I just finished praying for you & for your friends. I cannot even begin to imagine what each day is like for you, but I do think of you often (even though I really don’t know you) I somehow feel the need to check in on you & pray for you every day. I do believe in strength & power in numbers…. can never have too much prayer.
I have been the recipient of many prayers myself as my daughter struggles with recent oncome of seizures. It’s so hard to watch our children suffer- but I am learning to put my trust in God & to let Him lead me down this path, and not me trying to lead Him down the path I want to go on… the old “I want to do it my way”…
I have been inspired by your faith & your courage, and for this, I thank you for sharing such an intimate time in your life.
May your days be filled with love & healing knowing there are so many who are praying for you..
Take care of you… Barbara
My mom was a radiation tech before she married my Dad and had me. She loved people and had so much compassion. I envision her to be like the wonderful ladies you describe….treating you as a loved human being and joyful for the chance to meet you.
Sara ~
It’s so good to know that if you have to go everyday for radiation that you are spending time with people who are not only knowledgable about how to help you get better but who also care about you. I am praying that the side effects you are experiencing now will only lessen over the next several weeks and that God is using this radiation to do more healing in your body. Praying without ceasing, my friend.
Loads of love…
Jill
PS my mom and Shannon’s mom don’t do the computer thing but wanted you to know that they are praying for you and ask about you all the time.
You are the very reason I chose this career! You are one amazing woman! Beautiful, smart, funny, sweet as pie, and soooooo very much more, but probably most important…STRONG!!! You’ve endured so much through all of this, more than I could probably ever imagine, and still have a big beautiful smile on your face!
The way you see things is inspiring to say the least!
My youngest, Kaylee, just asked…”Mommy why are you crying?” I said “because I am so happy” “Why?” “I’m reading a story one of the people I help at work wrote very nice things about me.”

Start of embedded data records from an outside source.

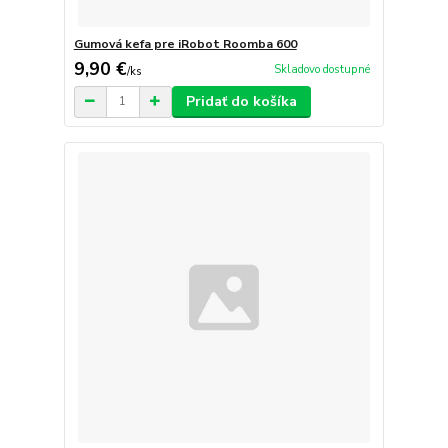
Gumová kefa pre iRobot Roomba 600
9,90 €
Skladovo dostupné
/
ks
Pridať do košíka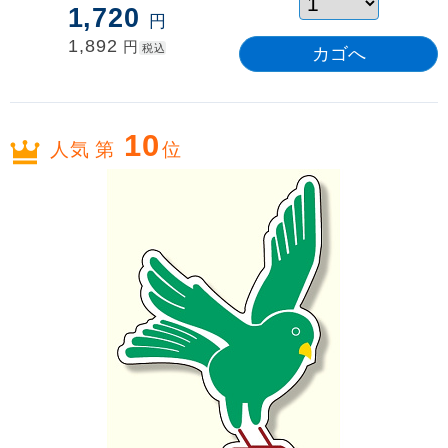
1,720
円
1,892
円
税込
10
人気 第
位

Sara I cannot begin to explain how much you’ve changed MY life. I care for all the people that enter my room and meet your “Chester”. I love a few. But there are a handful that completely change my life and stay with me for all of my life. You are most definately one. Jamie described you perfectly. There is nothing I can add to what she said. You have become a hero and an inspiration to me. You have shown me what faith in God and positive attitude can truly do for everyone. I know in my heart and I want with all the fiber in my being that you will be the one to go into remission and stay there!